◆ **Data to examine**
____________________

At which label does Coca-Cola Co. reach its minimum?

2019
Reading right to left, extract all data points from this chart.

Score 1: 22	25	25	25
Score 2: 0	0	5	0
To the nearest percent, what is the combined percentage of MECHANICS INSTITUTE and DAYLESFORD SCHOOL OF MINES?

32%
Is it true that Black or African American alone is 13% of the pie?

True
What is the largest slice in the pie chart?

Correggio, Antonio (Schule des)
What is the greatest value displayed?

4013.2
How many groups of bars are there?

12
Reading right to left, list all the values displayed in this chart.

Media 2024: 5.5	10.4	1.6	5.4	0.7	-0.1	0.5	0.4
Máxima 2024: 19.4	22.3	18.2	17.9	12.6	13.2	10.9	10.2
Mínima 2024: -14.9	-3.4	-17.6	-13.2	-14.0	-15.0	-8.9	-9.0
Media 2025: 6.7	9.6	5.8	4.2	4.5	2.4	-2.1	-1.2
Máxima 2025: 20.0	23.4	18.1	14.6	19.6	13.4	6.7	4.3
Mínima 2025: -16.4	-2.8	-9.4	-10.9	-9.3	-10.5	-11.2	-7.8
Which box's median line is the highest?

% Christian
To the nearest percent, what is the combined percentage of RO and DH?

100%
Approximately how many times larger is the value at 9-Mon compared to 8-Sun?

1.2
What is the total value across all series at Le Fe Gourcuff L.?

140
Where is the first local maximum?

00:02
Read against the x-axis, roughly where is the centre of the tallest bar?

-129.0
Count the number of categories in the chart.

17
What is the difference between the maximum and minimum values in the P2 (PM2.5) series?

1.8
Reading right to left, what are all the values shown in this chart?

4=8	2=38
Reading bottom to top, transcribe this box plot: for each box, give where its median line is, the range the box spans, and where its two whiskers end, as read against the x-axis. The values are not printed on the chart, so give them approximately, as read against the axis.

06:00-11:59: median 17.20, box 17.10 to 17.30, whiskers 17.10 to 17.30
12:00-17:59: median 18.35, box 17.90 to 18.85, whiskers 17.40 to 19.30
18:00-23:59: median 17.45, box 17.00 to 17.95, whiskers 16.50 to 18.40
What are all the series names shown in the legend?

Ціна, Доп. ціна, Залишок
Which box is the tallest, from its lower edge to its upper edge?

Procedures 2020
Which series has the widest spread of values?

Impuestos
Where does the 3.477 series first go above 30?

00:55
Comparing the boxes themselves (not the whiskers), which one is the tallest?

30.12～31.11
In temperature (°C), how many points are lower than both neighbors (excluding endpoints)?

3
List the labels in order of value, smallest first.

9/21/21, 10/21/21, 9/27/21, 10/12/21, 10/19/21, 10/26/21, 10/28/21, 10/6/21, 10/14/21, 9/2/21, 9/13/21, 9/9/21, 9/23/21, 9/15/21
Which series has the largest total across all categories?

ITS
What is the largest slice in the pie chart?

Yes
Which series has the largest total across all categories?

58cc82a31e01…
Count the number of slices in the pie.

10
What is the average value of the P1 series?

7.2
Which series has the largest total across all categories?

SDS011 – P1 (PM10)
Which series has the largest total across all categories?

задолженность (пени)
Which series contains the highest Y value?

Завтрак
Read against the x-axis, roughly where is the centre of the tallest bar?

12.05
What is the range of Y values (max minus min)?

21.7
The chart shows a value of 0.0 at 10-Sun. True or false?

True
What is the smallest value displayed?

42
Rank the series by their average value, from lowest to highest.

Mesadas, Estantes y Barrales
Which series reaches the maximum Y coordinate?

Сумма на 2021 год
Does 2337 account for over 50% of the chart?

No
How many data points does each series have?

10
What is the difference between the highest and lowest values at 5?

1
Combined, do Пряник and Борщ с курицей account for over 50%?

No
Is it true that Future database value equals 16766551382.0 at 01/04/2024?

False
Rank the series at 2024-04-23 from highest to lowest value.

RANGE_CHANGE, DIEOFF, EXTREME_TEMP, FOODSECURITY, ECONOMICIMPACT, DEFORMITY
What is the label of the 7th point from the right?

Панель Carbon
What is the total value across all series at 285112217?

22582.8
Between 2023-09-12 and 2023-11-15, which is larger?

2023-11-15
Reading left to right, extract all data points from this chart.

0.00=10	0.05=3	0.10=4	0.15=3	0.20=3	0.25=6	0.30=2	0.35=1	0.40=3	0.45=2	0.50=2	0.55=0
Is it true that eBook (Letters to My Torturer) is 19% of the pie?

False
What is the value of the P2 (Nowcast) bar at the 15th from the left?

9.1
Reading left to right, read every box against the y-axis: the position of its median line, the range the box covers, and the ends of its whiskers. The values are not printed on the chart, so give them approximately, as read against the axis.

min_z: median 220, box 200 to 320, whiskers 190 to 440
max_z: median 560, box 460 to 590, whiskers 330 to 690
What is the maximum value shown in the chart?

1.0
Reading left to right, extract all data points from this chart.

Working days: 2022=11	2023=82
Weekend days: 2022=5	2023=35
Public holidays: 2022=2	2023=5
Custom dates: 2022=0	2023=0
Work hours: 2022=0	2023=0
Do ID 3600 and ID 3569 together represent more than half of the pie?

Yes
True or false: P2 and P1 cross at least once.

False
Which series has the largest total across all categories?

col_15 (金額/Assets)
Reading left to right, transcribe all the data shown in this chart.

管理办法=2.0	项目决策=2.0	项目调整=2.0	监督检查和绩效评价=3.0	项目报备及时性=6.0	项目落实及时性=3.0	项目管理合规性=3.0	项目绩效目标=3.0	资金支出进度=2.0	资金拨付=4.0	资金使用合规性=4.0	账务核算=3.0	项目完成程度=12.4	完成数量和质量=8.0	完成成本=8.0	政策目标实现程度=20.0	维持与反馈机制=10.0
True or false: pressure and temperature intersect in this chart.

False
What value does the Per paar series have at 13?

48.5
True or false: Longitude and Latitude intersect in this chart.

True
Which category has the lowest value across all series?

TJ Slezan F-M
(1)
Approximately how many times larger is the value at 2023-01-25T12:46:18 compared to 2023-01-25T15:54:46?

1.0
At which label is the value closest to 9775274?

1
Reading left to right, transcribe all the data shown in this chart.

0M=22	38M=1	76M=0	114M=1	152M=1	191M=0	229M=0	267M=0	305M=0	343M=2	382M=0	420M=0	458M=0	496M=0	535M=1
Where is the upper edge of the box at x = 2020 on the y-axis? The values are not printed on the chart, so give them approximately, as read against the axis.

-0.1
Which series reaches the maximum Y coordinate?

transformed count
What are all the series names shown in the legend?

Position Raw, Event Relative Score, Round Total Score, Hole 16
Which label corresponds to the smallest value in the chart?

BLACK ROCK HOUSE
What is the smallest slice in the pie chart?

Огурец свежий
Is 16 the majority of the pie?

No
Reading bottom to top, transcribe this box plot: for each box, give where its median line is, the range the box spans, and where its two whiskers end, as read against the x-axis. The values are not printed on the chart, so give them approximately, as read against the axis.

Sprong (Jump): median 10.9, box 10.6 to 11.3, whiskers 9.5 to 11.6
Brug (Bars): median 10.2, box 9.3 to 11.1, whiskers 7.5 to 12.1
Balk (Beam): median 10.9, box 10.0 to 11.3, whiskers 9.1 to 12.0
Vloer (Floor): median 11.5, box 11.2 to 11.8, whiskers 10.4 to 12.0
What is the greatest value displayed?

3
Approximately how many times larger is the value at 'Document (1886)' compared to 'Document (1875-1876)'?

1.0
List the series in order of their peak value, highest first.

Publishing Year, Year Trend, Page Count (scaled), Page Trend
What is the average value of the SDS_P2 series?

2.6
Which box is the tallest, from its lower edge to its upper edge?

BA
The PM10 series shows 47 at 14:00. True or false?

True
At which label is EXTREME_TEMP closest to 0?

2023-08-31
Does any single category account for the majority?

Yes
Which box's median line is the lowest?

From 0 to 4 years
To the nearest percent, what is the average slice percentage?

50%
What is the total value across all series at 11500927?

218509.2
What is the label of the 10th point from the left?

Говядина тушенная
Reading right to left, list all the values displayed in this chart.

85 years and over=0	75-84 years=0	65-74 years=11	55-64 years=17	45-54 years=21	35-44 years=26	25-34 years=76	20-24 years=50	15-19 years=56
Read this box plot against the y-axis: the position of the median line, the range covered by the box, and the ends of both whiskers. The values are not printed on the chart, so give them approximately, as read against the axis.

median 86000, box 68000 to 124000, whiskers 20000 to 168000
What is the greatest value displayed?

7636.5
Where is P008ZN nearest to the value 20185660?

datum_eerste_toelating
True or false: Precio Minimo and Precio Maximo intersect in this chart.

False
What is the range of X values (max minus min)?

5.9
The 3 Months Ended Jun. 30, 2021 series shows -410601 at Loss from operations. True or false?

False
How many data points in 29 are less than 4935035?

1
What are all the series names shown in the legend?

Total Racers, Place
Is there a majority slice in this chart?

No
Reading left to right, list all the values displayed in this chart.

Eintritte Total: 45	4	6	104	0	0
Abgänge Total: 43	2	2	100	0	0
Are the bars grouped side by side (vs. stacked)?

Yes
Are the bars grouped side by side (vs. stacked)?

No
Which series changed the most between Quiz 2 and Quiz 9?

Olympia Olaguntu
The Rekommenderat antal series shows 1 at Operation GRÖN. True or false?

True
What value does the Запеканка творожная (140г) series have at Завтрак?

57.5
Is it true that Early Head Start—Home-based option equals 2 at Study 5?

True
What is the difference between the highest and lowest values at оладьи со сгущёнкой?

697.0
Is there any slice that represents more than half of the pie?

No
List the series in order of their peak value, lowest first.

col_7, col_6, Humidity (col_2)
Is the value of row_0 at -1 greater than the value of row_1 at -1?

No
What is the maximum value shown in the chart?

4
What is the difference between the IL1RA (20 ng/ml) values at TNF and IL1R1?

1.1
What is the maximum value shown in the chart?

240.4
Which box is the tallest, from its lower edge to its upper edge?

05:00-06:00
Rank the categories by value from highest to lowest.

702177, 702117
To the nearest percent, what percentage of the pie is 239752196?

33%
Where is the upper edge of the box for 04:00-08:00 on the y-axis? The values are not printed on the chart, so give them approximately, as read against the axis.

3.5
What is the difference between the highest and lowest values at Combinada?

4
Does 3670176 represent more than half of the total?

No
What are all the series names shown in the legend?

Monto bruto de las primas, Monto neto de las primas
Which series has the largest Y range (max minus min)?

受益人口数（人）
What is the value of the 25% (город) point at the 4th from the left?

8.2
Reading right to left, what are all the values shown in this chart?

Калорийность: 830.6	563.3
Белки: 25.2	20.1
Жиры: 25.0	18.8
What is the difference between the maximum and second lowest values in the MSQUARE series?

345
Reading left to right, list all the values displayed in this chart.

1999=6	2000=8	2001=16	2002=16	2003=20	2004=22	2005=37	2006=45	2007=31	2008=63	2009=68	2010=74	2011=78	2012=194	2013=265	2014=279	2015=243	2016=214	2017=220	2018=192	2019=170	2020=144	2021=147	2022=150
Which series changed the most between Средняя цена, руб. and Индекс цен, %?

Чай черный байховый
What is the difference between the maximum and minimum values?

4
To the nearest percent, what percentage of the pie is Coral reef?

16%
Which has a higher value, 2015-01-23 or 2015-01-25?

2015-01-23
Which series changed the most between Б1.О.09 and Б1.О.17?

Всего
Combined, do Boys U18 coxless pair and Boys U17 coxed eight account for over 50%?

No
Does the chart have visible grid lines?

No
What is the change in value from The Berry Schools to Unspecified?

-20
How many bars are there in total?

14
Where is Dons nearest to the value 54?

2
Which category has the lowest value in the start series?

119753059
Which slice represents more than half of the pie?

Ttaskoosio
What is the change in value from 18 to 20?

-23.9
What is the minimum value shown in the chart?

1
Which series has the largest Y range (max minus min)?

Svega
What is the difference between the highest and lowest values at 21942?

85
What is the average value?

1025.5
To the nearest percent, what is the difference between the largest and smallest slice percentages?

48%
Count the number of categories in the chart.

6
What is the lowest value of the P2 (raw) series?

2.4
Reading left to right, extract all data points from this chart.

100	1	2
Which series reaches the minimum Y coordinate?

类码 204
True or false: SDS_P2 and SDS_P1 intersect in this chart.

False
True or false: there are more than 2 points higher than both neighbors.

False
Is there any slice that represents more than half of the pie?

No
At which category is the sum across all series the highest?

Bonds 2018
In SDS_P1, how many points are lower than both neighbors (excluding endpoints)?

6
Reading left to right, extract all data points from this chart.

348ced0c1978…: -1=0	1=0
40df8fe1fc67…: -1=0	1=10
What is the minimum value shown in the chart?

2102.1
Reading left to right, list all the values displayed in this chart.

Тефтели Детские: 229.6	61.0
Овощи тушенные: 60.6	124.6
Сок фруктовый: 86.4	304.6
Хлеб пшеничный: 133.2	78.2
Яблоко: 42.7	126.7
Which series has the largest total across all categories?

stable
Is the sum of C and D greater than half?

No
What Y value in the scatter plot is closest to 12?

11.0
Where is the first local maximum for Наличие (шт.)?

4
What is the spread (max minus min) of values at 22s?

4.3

____________________

◆ **Your goal**
Please copy, without any change, the part of the material that opens with the line containing "BLACK ROCK HOUSE" and closes with the line containing "At which label is EXTREME_TEMP closest to 0?", both of those lines included.

◆ **Answer box**
BLACK ROCK HOUSE
What is the smallest slice in the pie chart?

Огурец свежий
Is 16 the majority of the pie?

No
Reading bottom to top, transcribe this box plot: for each box, give where its median line is, the range the box spans, and where its two whiskers end, as read against the x-axis. The values are not printed on the chart, so give them approximately, as read against the axis.

Sprong (Jump): median 10.9, box 10.6 to 11.3, whiskers 9.5 to 11.6
Brug (Bars): median 10.2, box 9.3 to 11.1, whiskers 7.5 to 12.1
Balk (Beam): median 10.9, box 10.0 to 11.3, whiskers 9.1 to 12.0
Vloer (Floor): median 11.5, box 11.2 to 11.8, whiskers 10.4 to 12.0
What is the greatest value displayed?

3
Approximately how many times larger is the value at 'Document (1886)' compared to 'Document (1875-1876)'?

1.0
List the series in order of their peak value, highest first.

Publishing Year, Year Trend, Page Count (scaled), Page Trend
What is the average value of the SDS_P2 series?

2.6
Which box is the tallest, from its lower edge to its upper edge?

BA
The PM10 series shows 47 at 14:00. True or false?

True
At which label is EXTREME_TEMP closest to 0?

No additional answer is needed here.